Each line below must be reproduced exactly, though the pictures are to be dropped.

*** THE RECORDS ***

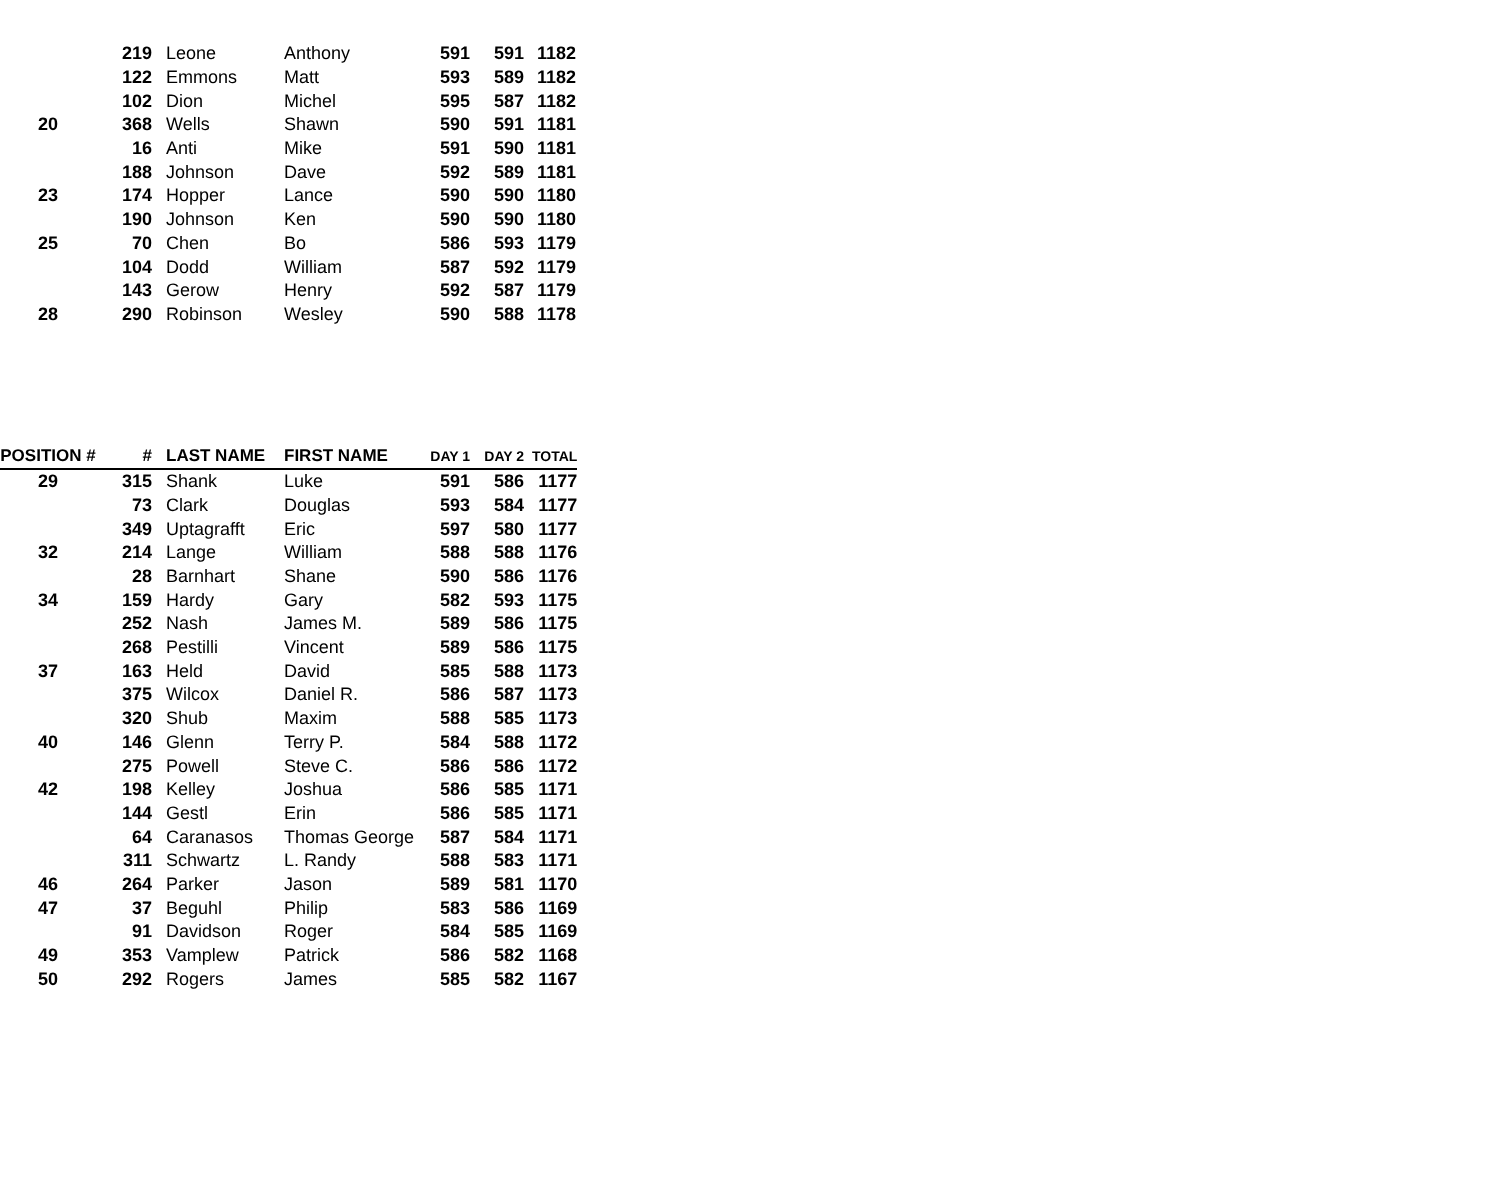| | 219 | Leone | Anthony | 591 | 591 | 1182 |
| | 122 | Emmons | Matt | 593 | 589 | 1182 |
| | 102 | Dion | Michel | 595 | 587 | 1182 |
| 20 | 368 | Wells | Shawn | 590 | 591 | 1181 |
| | 16 | Anti | Mike | 591 | 590 | 1181 |
| | 188 | Johnson | Dave | 592 | 589 | 1181 |
| 23 | 174 | Hopper | Lance | 590 | 590 | 1180 |
| | 190 | Johnson | Ken | 590 | 590 | 1180 |
| 25 | 70 | Chen | Bo | 586 | 593 | 1179 |
| | 104 | Dodd | William | 587 | 592 | 1179 |
| | 143 | Gerow | Henry | 592 | 587 | 1179 |
| 28 | 290 | Robinson | Wesley | 590 | 588 | 1178 |
| POSITION # | # | LAST NAME | FIRST NAME | DAY 1 | DAY 2 | TOTAL |
| --- | --- | --- | --- | --- | --- | --- |
| 29 | 315 | Shank | Luke | 591 | 586 | 1177 |
| | 73 | Clark | Douglas | 593 | 584 | 1177 |
| | 349 | Uptagrafft | Eric | 597 | 580 | 1177 |
| 32 | 214 | Lange | William | 588 | 588 | 1176 |
| | 28 | Barnhart | Shane | 590 | 586 | 1176 |
| 34 | 159 | Hardy | Gary | 582 | 593 | 1175 |
| | 252 | Nash | James M. | 589 | 586 | 1175 |
| | 268 | Pestilli | Vincent | 589 | 586 | 1175 |
| 37 | 163 | Held | David | 585 | 588 | 1173 |
| | 375 | Wilcox | Daniel R. | 586 | 587 | 1173 |
| | 320 | Shub | Maxim | 588 | 585 | 1173 |
| 40 | 146 | Glenn | Terry P. | 584 | 588 | 1172 |
| | 275 | Powell | Steve C. | 586 | 586 | 1172 |
| 42 | 198 | Kelley | Joshua | 586 | 585 | 1171 |
| | 144 | Gestl | Erin | 586 | 585 | 1171 |
| | 64 | Caranasos | Thomas George | 587 | 584 | 1171 |
| | 311 | Schwartz | L. Randy | 588 | 583 | 1171 |
| 46 | 264 | Parker | Jason | 589 | 581 | 1170 |
| 47 | 37 | Beguhl | Philip | 583 | 586 | 1169 |
| | 91 | Davidson | Roger | 584 | 585 | 1169 |
| 49 | 353 | Vamplew | Patrick | 586 | 582 | 1168 |
| 50 | 292 | Rogers | James | 585 | 582 | 1167 |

***

**YOUR RESPONSE**
| | 219 | Leone | Anthony | 591 | 591 | 1182 |
| | 122 | Emmons | Matt | 593 | 589 | 1182 |
| | 102 | Dion | Michel | 595 | 587 | 1182 |
| 20 | 368 | Wells | Shawn | 590 | 591 | 1181 |
| | 16 | Anti | Mike | 591 | 590 | 1181 |
| | 188 | Johnson | Dave | 592 | 589 | 1181 |
| 23 | 174 | Hopper | Lance | 590 | 590 | 1180 |
| | 190 | Johnson | Ken | 590 | 590 | 1180 |
| 25 | 70 | Chen | Bo | 586 | 593 | 1179 |
| | 104 | Dodd | William | 587 | 592 | 1179 |
| | 143 | Gerow | Henry | 592 | 587 | 1179 |
| 28 | 290 | Robinson | Wesley | 590 | 588 | 1178 |
| POSITION # | # | LAST NAME | FIRST NAME | DAY 1 | DAY 2 | TOTAL |
| --- | --- | --- | --- | --- | --- | --- |
| 29 | 315 | Shank | Luke | 591 | 586 | 1177 |
| | 73 | Clark | Douglas | 593 | 584 | 1177 |
| | 349 | Uptagrafft | Eric | 597 | 580 | 1177 |
| 32 | 214 | Lange | William | 588 | 588 | 1176 |
| | 28 | Barnhart | Shane | 590 | 586 | 1176 |
| 34 | 159 | Hardy | Gary | 582 | 593 | 1175 |
| | 252 | Nash | James M. | 589 | 586 | 1175 |
| | 268 | Pestilli | Vincent | 589 | 586 | 1175 |
| 37 | 163 | Held | David | 585 | 588 | 1173 |
| | 375 | Wilcox | Daniel R. | 586 | 587 | 1173 |
| | 320 | Shub | Maxim | 588 | 585 | 1173 |
| 40 | 146 | Glenn | Terry P. | 584 | 588 | 1172 |
| | 275 | Powell | Steve C. | 586 | 586 | 1172 |
| 42 | 198 | Kelley | Joshua | 586 | 585 | 1171 |
| | 144 | Gestl | Erin | 586 | 585 | 1171 |
| | 64 | Caranasos | Thomas George | 587 | 584 | 1171 |
| | 311 | Schwartz | L. Randy | 588 | 583 | 1171 |
| 46 | 264 | Parker | Jason | 589 | 581 | 1170 |
| 47 | 37 | Beguhl | Philip | 583 | 586 | 1169 |
| | 91 | Davidson | Roger | 584 | 585 | 1169 |
| 49 | 353 | Vamplew | Patrick | 586 | 582 | 1168 |
| 50 | 292 | Rogers | James | 585 | 582 | 1167 |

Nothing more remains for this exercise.